Reps. Roy Blunt (R-Mo.) and Harold Ford (D-Tenn.) introduced companion legislation, H.R. 3908, in the House. The two bills are very similar to the CARE Act that was introduced in 2003 and include charitable giving incentives such as the IRA rollover and non-itemizer deduction.
In the last Congress, the Senate passed the CARE Act by a vote of 95 to 5, while the House overwhelming approved its version by a vote of 408 to 13. However, the House and Senate were unable to resolve the differences between the two bills in a conference committee before the 108th Congress adjourned in December 2004.
Different Versions of the IRA Rollover
Both of the new versions contains the IRA rollover provision, a proposal that AFP has strongly supported in the past, but the House and Senate provisions differ slightly regarding the age thresholds that would trigger the charitable incentive.
In the Senate version, donors 59½ or older can use transfer funds from their IRAs tax-free to create planned gifts. At the age of 70½ or older, donors can transfer funds from their IRAs as direct gifts to charities. The House version allows both types of gifts, but only at age 70½. AFP strongly prefers the Senate version of the IRA rollover.
Additional giving incentives in the bills include:
- Charitable deductions for contributions of food and book inventories;
- An adjustment to the basis of S corporation stock for certain charitable contributions;
- An enhanced deductions for charitable contributions of literary, musical, artistic and scholarly compositions; and
- Mileage reimbursements for charitable volunteers excluded from gross income.

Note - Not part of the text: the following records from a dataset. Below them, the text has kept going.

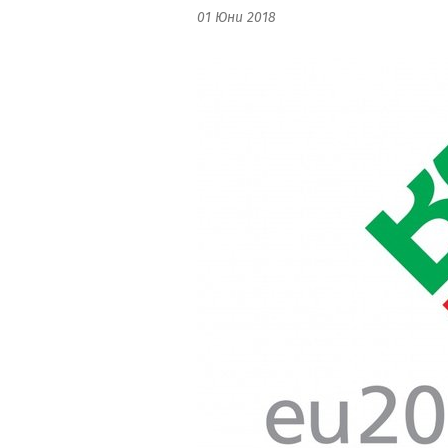
01 Юни 2018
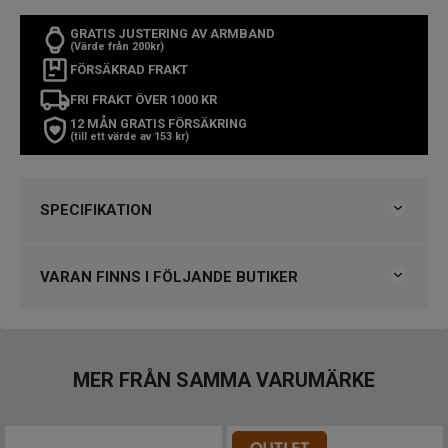
GRATIS JUSTERING AV ARMBAND
(Värde från 200kr)
FÖRSÄKRAD FRAKT
FRI FRAKT ÖVER 1000 KR
12 MÅN GRATIS FÖRSÄKRING
(till ett värde av 153 kr)
SPECIFIKATION
Varumärke
Casio
Kollektion
Edifice
VARAN FINNS I FÖLJANDE BUTIKER
Typ av klocka
Herrklocka
Stil
Klassiska klockor
Klockmaster Norrköping, Becks Urhandel
Garanti
2 år
Klockmaster Stockholm, Fältöversten
Klockmaster Trollhättan
MER FRÅN SAMMA VARUMÄRKE
Design
Färg på urtavla
Blå
VARUMÄRKET HITTAR DU HOS
Boett material
Rostfritt stål
Björkegrens Urmakeri 1933 Kalmar
Form på boett
Rund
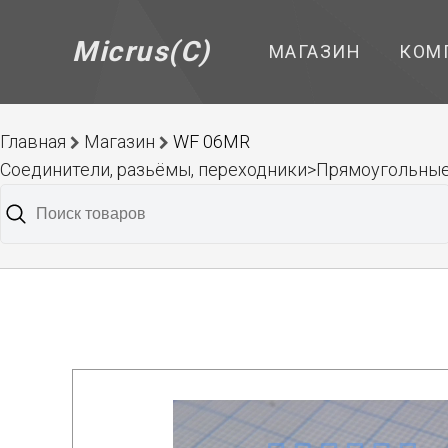
Micrus(C)
МАГАЗИН
КОМ
Главная
Магазин
WF 06MR
Соединители, разьёмы, переходники>Прямоугольные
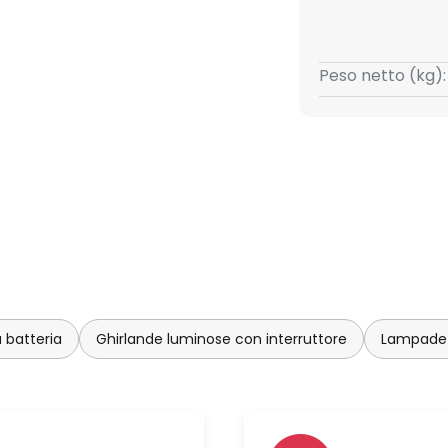
Peso netto (kg):
 batteria
Ghirlande luminose con interruttore
Lampade 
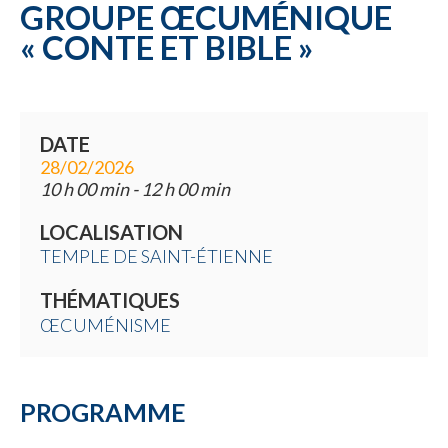
GROUPE ŒCUMÉNIQUE
Une commune
« CONTE ET BIBLE »
DATE
28/02/2026
10 h 00 min - 12 h 00 min
LOCALISATION
TEMPLE DE SAINT-ÉTIENNE
THÉMATIQUES
ŒCUMÉNISME
PROGRAMME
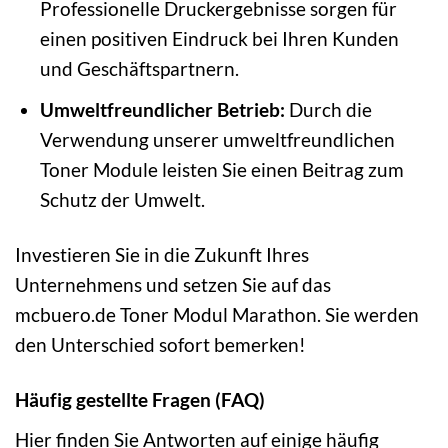
Professionelle Druckergebnisse sorgen für
einen positiven Eindruck bei Ihren Kunden
und Geschäftspartnern.
Umweltfreundlicher Betrieb:
Durch die
Verwendung unserer umweltfreundlichen
Toner Module leisten Sie einen Beitrag zum
Schutz der Umwelt.
Investieren Sie in die Zukunft Ihres
Unternehmens und setzen Sie auf das
mcbuero.de Toner Modul Marathon. Sie werden
den Unterschied sofort bemerken!
Häufig gestellte Fragen (FAQ)
Hier finden Sie Antworten auf einige häufig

The CARE Act also contains a few accountability and oversight provisions, such as authorizing additional resources for the Internal Revenue Service, that would improve the regulation of tax-exempt organizations. The bill would also allow the government to issue grants and enter into cooperative agreements with nongovernmental organizations to provide technical assistance to community-based organizations.
Part of a Larger Bill?
With Senate Finance Committee Chair Charles Grassley (R-Iowa) working on charitable sector reform legislation aimed at overhauling and improving oversight of the nonprofit sector, it is possible that the CARE Act will be merged into a larger charity bill.
"We are delighted by the reintroduction of the CARE Act,' said AFP President and CEO Paulette Maehara, CFRE, CAE. 'This bill will do much to bolster the altruistic efforts of our nation's charities, particularly as they struggle to respond to the Hurricanes Katrina and Rita disasters. However, it is our hope that these charitable incentives do not come at the tremendous cost of burdensome charitable reforms that would impede charities from performing their essential philanthropic work."
AFP will post texts of the bills as soon as they become available.